Crop art always draws a crowd.
On busy days at the Minnesota State Fair, the line to see the crop art can stretch through the Agriculture Horticulture Building, past the scarecrows, out the door and onto the fairgrounds.
Somewhere down that line is crop art. Wonderful crop art.
Seeds and beans and bits of plants glued together to create art and jokes and memes and the occasional marriage proposal. It’s beautiful and hilarious and occasionally heartbreaking. And all of it is crammed together on one wall in one room in one building full of exhibits of everything from giant vegetables to live bees.
The State Fair is expecting a bumper crop of crop art this year, with entries up 70% this year compared with last year. If everyone who registered shows up, there will be hundreds more crop art submissions than last year. One wall isn’t going to cut it.
Maybe that’s a sign of the charm, popularity and accessibility of crop art.
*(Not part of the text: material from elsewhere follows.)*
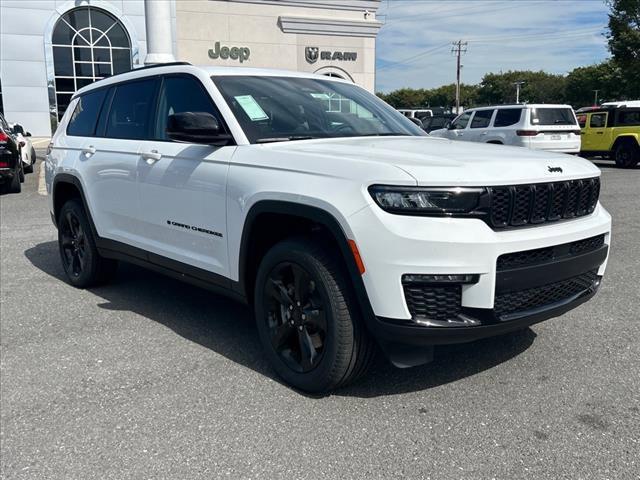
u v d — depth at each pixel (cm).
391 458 271
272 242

Anyone can do it; everyone should.
Or maybe it’s a sign that this year, one day before the deadline to register crop art entries, Minnesota’s governor became Kamala Harris’ running mate.
There are some news events — the death of Prince, the existence of Naz Reid — that Minnesotans can only process with Elmer’s glue and an entire bag of beans. Brace yourselves for wall-to-wall Tim Walz.